**What is expected**
Return each line of the listing in which the word "Fighter" appears.
******************************
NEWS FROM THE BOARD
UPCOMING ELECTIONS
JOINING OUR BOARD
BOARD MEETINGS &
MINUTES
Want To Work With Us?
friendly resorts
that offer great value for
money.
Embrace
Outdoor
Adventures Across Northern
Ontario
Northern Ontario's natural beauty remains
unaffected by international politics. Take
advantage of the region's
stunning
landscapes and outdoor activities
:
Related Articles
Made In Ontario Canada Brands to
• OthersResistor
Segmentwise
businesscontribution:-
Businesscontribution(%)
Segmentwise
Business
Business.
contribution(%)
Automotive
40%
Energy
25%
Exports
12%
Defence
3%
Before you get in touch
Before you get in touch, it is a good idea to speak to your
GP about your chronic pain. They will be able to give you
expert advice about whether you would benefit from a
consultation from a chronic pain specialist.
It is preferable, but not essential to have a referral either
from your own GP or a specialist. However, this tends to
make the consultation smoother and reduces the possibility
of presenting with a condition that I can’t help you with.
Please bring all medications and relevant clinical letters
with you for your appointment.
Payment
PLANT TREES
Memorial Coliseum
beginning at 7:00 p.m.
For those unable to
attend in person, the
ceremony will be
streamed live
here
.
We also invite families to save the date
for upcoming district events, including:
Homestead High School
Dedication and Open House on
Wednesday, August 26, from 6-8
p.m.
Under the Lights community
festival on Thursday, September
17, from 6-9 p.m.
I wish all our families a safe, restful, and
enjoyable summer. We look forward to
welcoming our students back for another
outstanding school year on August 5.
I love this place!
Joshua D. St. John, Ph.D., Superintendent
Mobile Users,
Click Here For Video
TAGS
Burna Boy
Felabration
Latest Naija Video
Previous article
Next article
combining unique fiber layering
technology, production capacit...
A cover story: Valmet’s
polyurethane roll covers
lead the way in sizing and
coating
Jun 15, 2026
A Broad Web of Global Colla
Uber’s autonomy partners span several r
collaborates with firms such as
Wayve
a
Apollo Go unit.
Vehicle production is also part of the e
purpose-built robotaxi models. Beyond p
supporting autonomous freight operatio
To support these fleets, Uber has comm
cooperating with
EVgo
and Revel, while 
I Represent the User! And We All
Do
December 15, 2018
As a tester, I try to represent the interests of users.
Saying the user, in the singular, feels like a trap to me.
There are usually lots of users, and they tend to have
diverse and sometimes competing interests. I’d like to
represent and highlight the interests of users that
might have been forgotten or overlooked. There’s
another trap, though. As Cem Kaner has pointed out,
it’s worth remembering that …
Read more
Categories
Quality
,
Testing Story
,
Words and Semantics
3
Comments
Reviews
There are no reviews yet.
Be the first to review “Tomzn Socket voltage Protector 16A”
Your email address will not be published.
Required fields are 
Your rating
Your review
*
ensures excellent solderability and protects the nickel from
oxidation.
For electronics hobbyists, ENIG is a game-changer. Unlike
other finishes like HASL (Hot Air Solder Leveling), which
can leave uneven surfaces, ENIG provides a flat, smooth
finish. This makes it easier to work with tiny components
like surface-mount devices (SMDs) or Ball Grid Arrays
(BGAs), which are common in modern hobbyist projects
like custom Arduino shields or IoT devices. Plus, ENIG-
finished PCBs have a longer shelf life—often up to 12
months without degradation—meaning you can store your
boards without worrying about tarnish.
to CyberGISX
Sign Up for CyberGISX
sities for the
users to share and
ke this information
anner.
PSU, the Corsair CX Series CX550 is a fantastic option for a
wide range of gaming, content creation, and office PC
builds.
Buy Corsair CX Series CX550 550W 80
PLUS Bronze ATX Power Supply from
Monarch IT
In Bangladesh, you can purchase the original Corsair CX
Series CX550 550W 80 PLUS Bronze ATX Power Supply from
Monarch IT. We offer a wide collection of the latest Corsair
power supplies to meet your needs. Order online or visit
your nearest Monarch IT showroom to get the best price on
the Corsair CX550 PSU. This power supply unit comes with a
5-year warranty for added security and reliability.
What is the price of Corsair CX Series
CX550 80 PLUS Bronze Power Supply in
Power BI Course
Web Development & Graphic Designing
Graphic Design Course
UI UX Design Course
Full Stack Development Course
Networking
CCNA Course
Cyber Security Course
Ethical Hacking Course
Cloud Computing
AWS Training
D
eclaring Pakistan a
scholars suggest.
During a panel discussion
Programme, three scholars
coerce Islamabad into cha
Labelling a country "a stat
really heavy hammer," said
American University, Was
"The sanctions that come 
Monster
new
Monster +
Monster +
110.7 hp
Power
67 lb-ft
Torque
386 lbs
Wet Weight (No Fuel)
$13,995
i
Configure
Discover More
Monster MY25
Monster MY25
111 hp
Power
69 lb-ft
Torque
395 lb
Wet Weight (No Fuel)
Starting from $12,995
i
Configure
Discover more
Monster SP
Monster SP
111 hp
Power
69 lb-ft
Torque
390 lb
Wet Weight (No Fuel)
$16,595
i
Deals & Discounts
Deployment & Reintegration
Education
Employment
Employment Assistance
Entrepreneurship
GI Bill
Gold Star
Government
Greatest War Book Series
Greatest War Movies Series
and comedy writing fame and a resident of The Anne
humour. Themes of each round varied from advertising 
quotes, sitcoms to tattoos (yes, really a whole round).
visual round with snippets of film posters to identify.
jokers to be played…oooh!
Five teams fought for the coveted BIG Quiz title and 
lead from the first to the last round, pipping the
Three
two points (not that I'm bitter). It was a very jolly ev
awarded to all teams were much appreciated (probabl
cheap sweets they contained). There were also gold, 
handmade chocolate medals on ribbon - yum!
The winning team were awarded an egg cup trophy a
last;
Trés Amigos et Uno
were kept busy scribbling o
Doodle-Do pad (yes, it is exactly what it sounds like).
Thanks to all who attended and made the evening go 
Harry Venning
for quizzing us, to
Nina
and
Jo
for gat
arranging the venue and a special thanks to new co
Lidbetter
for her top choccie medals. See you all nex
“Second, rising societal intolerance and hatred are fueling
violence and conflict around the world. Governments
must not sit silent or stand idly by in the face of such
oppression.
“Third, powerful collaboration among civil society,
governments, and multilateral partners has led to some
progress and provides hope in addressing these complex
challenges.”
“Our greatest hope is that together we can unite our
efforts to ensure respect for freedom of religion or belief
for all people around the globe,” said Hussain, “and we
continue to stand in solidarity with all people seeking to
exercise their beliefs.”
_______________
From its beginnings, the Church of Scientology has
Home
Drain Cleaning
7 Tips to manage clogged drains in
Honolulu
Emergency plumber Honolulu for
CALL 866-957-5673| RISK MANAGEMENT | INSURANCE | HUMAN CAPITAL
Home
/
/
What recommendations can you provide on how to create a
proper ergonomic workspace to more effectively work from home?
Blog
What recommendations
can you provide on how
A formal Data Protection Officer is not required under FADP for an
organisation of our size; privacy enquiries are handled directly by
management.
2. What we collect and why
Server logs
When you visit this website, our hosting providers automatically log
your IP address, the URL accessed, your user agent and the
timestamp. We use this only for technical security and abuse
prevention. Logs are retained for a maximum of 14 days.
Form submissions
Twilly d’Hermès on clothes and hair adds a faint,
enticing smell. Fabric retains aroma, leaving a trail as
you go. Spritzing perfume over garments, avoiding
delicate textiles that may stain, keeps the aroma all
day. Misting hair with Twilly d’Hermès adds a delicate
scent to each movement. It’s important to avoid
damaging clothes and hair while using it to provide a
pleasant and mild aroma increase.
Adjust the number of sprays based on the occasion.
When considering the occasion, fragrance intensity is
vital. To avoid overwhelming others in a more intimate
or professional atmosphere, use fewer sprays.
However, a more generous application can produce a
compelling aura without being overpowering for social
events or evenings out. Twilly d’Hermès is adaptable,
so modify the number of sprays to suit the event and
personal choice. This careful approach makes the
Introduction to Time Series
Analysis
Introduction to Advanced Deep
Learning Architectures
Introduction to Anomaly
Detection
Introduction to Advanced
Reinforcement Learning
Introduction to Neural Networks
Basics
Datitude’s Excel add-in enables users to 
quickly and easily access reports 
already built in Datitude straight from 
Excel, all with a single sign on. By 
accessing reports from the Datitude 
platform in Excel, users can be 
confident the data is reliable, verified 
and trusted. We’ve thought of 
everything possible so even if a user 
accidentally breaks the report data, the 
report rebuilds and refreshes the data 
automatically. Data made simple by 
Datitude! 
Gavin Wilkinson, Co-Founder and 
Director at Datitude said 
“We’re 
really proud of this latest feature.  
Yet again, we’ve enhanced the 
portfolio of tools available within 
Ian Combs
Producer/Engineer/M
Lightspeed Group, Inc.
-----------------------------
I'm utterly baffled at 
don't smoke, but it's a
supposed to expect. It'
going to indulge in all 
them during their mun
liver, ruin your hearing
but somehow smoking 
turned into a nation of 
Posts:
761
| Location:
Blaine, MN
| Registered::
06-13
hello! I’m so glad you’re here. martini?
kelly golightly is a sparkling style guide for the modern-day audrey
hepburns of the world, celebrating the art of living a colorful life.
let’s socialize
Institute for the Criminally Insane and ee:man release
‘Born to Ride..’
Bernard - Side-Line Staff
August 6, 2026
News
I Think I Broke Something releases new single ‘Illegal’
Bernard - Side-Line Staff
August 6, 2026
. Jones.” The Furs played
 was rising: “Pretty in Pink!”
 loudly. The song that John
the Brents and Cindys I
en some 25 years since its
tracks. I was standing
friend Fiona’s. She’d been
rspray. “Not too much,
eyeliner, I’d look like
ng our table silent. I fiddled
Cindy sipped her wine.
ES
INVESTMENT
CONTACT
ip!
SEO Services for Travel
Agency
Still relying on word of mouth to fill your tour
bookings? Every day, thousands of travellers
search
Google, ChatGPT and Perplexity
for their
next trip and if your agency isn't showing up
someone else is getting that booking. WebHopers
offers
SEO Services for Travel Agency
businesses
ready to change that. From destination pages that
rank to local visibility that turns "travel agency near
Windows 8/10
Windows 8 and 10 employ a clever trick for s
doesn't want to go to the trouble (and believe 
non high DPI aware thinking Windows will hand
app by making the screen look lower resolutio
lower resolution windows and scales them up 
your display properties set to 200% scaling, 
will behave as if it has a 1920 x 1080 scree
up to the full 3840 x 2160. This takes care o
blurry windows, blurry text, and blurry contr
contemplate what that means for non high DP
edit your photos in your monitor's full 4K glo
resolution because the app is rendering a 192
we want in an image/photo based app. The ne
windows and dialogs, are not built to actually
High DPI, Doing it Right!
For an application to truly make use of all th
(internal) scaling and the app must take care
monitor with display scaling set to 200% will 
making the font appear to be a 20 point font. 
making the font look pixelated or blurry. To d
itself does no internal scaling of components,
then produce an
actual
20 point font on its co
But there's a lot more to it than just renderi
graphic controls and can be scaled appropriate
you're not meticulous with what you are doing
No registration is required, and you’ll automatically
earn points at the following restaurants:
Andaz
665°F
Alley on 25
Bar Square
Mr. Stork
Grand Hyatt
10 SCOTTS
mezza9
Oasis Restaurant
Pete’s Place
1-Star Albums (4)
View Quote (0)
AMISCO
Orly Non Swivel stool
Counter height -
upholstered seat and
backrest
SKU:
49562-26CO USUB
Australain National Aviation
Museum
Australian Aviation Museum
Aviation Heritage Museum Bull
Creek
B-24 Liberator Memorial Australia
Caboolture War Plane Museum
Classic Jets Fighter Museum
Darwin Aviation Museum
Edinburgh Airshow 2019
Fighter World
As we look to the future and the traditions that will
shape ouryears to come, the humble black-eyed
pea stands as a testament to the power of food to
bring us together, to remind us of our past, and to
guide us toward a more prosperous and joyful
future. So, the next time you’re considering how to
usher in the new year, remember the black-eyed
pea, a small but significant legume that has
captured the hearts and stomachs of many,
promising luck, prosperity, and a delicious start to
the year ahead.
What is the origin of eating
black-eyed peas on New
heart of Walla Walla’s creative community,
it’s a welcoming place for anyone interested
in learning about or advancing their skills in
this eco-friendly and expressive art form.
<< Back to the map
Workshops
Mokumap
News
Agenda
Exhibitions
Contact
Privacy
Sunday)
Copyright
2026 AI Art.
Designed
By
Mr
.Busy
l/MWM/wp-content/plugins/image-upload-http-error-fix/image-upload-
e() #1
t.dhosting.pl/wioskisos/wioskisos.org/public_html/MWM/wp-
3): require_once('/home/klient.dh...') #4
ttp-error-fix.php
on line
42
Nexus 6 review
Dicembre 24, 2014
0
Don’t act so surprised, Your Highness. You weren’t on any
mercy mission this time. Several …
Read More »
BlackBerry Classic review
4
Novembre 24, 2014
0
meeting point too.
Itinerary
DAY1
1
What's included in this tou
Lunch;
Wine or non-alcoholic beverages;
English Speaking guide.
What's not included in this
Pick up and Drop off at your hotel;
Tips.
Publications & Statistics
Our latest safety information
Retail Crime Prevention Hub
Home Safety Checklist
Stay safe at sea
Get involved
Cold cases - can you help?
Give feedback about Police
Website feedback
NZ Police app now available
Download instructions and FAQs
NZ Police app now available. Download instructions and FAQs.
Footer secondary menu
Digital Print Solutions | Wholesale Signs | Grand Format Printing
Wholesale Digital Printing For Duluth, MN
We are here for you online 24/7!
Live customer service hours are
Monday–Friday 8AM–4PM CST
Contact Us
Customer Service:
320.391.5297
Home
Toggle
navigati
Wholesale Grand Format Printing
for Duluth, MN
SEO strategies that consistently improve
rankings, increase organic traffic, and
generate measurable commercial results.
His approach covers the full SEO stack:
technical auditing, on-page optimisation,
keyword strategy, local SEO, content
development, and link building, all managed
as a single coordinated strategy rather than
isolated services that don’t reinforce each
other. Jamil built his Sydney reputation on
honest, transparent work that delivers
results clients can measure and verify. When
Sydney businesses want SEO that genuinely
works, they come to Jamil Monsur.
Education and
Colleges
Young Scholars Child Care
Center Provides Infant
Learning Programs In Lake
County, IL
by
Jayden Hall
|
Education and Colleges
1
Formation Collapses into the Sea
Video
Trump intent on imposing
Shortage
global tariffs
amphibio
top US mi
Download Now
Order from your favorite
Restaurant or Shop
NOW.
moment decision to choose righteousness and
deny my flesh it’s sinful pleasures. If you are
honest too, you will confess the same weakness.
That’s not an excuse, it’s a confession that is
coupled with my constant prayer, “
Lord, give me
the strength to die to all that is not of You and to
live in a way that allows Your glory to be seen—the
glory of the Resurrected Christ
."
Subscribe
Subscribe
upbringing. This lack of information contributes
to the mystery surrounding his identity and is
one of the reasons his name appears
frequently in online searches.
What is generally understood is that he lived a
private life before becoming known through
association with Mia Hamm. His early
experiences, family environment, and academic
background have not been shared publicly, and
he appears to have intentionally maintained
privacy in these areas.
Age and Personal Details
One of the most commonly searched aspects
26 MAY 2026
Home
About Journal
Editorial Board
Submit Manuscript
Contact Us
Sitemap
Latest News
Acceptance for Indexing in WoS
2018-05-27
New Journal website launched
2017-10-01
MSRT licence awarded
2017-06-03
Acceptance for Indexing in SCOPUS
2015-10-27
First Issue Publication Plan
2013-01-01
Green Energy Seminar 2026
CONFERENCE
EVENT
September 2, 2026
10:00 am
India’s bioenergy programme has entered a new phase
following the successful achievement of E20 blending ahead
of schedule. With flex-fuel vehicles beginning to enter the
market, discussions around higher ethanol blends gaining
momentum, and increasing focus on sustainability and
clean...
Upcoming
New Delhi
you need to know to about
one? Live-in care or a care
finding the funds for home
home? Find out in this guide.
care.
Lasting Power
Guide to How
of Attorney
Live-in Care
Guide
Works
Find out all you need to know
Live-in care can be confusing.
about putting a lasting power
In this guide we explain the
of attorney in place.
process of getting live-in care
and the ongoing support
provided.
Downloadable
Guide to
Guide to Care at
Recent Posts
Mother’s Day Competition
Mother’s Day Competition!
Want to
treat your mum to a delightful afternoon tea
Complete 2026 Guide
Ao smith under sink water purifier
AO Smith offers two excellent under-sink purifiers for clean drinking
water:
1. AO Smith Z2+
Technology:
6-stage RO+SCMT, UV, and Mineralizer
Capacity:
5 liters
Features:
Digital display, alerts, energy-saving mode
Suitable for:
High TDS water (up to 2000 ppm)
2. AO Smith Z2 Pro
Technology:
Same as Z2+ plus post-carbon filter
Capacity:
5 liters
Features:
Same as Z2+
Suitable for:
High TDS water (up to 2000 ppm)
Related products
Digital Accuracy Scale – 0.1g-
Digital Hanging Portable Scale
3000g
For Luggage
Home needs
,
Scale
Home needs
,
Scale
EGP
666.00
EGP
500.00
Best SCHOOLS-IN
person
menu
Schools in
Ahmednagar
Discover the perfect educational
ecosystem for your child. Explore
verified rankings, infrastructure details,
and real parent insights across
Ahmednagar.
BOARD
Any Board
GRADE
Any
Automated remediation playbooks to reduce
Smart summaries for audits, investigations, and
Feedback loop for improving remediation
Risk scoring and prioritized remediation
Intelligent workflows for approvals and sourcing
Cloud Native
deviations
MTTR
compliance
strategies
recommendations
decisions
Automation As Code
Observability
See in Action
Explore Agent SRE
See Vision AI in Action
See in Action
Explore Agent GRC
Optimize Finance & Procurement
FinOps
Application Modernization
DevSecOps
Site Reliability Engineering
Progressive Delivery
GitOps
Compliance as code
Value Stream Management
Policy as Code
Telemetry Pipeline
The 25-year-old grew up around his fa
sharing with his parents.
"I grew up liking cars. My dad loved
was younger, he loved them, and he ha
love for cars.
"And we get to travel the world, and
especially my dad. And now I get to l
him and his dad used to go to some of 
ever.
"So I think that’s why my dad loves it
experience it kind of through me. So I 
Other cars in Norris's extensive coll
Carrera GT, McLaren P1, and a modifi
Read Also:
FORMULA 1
******************************
**Result**
Classic Jets Fighter Museum
Fighter World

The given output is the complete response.